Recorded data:
──────────────────────────────
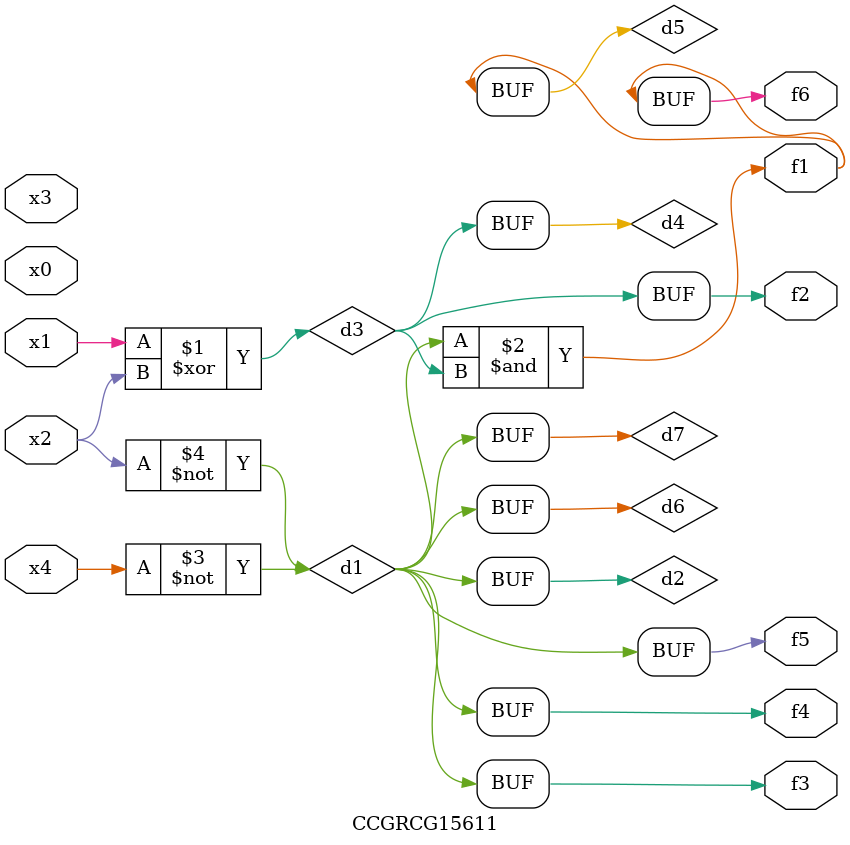
<source format=v>
module CCGRCG15611(
	input x0, x1, x2, x3, x4,
	output f1, f2, f3, f4, f5, f6
);

	wire d1, d2, d3, d4, d5, d6, d7;

	not (d1, x4);
	not (d2, x2);
	xor (d3, x1, x2);
	buf (d4, d3);
	and (d5, d1, d3);
	buf (d6, d1, d2);
	buf (d7, d2);
	assign f1 = d5;
	assign f2 = d4;
	assign f3 = d7;
	assign f4 = d7;
	assign f5 = d7;
	assign f6 = d5;
endmodule

</source>
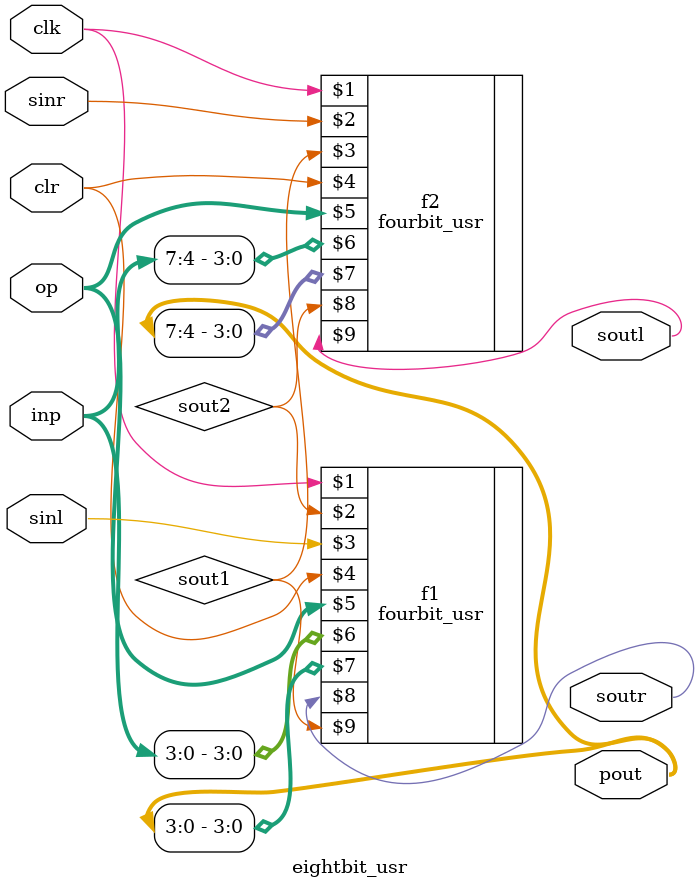
<source format=v>
`include "fourbit_usr.v"
module eightbit_usr(
input clk,
input sinr,
input sinl,
input clr,
input [1:0]op,
input [7:0]inp,
output [7:0]pout,
output soutr,
output soutl);
wire sout1;
wire sout2;

fourbit_usr f1(clk,sout2,sinl,clr,op,inp[3:0],pout[3:0],soutr,sout1);
fourbit_usr f2(clk,sinr,sout1,clr,op,inp[7:4],pout[7:4],sout2,soutl);
endmodule

</source>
──────────────────────────────
Using the data above, tally the lines that contain the string "wire" and state only the result.

Your solution: 3